BRIEF>
All of the lines below need to be copied exactly, apart from the pictures.
/---
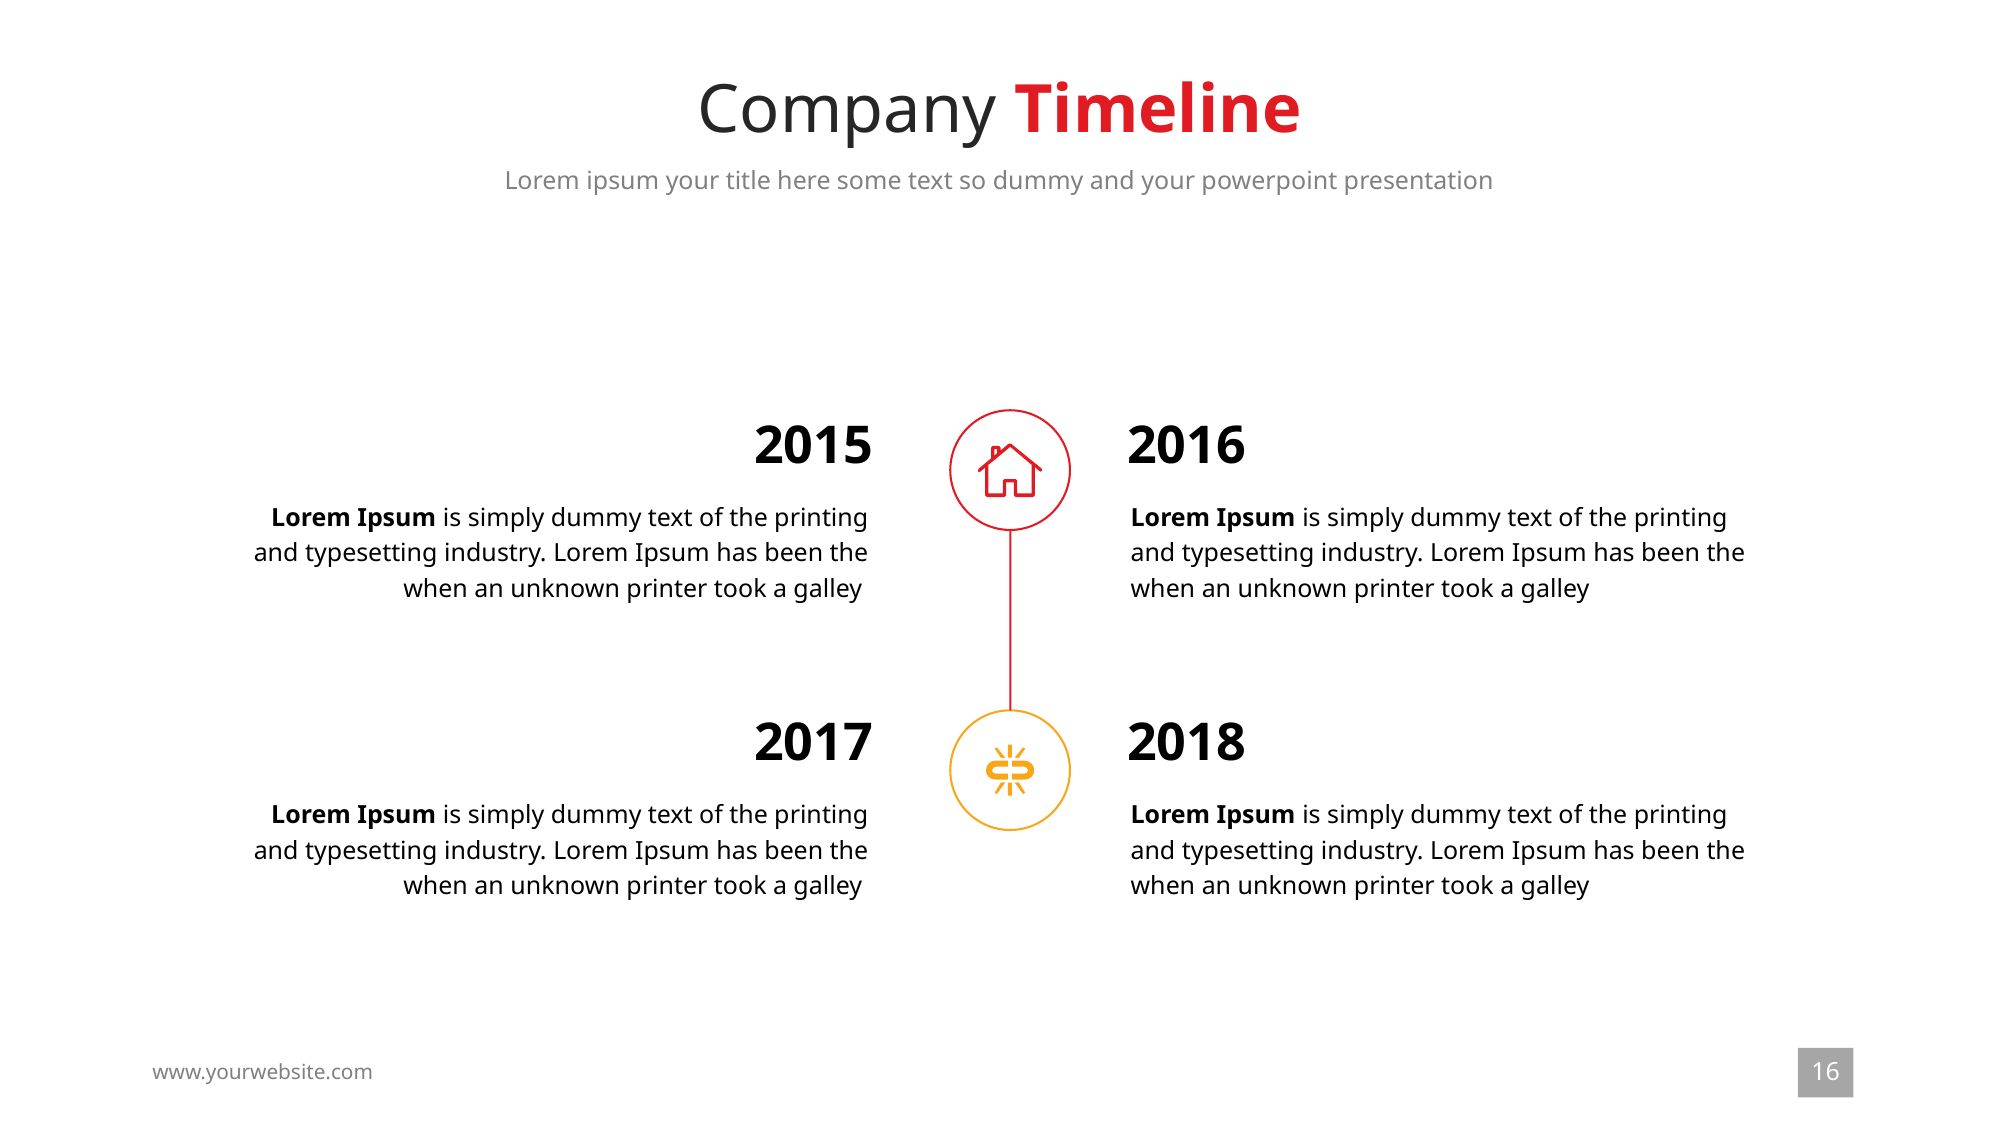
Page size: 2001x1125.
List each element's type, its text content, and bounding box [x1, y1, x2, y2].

title Company Timeline [137, 55, 1863, 160]
list Lorem ipsum your title here some text so dummy and your powerpoint presentation [137, 160, 1863, 207]
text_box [217, 403, 1782, 906]
slide_number 16 [1788, 1042, 1863, 1103]
footer www.yourwebsite.com [137, 1042, 415, 1103]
\---
TASK RESULT>
Page size: 2001x1125.
List each element's type, its text content, and bounding box [x1, y1, x2, y2].

title Company Timeline [137, 55, 1863, 160]
list Lorem ipsum your title here some text so dummy and your powerpoint presentation [137, 160, 1863, 207]
text_box [217, 403, 1782, 906]
slide_number 16 [1788, 1042, 1863, 1103]
footer www.yourwebsite.com [137, 1042, 415, 1103]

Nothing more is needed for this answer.